How to remove duplicates when creating unique indexes

Joe · April 18, 2022, 6:41pm

I am trying to create a unique index but it’s erroring because of duplicate documents I currently have. I have about 400,000 documents, and I need to remove all duplicates using the id field. What’s the easier/most efficient way to accomplish this? I see there’s no longer dropdups.

Thanks

Aasawari · April 19, 2022, 9:13am

Hi @Joe
Welcome to the community forum!!

Could you please confirm if you are using a script to generate id field such that duplicate data is created for the collection for id field?
Since the _id from MongoDB are always unique and hence, duplicate data entry is not allowed on _id field.
Please refer to the documentation here ObjectId

Also, could you please provide a sample dummy document or a sample schema so that we could assist you with better solution.

Thanks
Aasawari

Joe · April 19, 2022, 10:21am

I think I figured it out. I aggregate and then push the results to an array and then remove, unless there’s a better way.

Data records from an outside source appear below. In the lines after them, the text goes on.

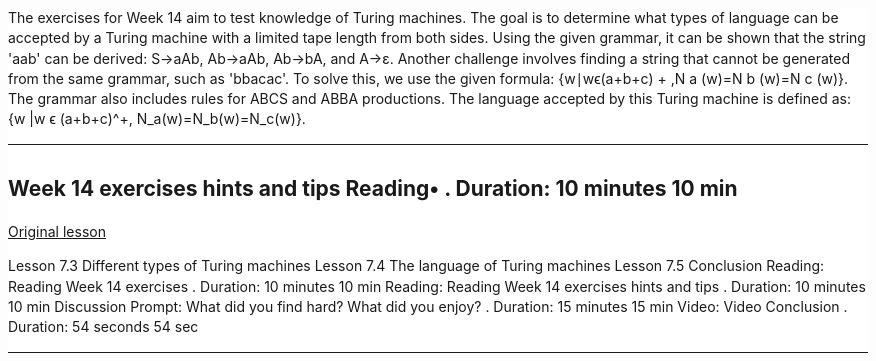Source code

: The exercises for Week 14 aim to test knowledge of Turing machines. The goal is to determine what types of language can be accepted by a Turing machine with a limited tape length from both sides. Using the given grammar, it can be shown that the string 'aab' can be derived: S→aAb, Ab→aAb, Ab→bA, and A→ε. Another challenge involves finding a string that cannot be generated from the same grammar, such as 'bbacac'. To solve this, we use the given formula: {w∣wϵ(a+b+c) + ,N a (w)=N b (w)=N c (w)}. The grammar also includes rules for ABCS and ABBA productions. The language accepted by this Turing machine is defined as: {w |w ϵ (a+b+c)^+, N_a(w)=N_b(w)=N_c(w)}.

---

## Week 14 exercises hints and tips Reading• . Duration: 10 minutes 10 min

[Original lesson](https://www.coursera.org/learn/uol-fundamentals-of-computer-science/supplement/wp8io/week-14-exercises-hints-and-tips)

Lesson 7.3 Different types of Turing machines Lesson 7.4 The language of Turing machines Lesson 7.5 Conclusion Reading: Reading Week 14 exercises . Duration: 10 minutes 10 min Reading: Reading Week 14 exercises hints and tips . Duration: 10 minutes 10 min Discussion Prompt: What did you find hard? What did you enjoy? . Duration: 15 minutes 15 min Video: Video Conclusion . Duration: 54 seconds 54 sec

---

Heres an example document. If the document has duplicate “id” fields then I want to delete duplicates.

{
“_id” : ObjectId(“62562a8867ea78ee7907baa0”),
“id” : “24242424243453536”,
“commandUses” : 0,
“daily” : 0,
“reps” : 0,
}

system · May 31, 2022, 7:28am

This topic was automatically closed 5 days after the last reply. New replies are no longer allowed.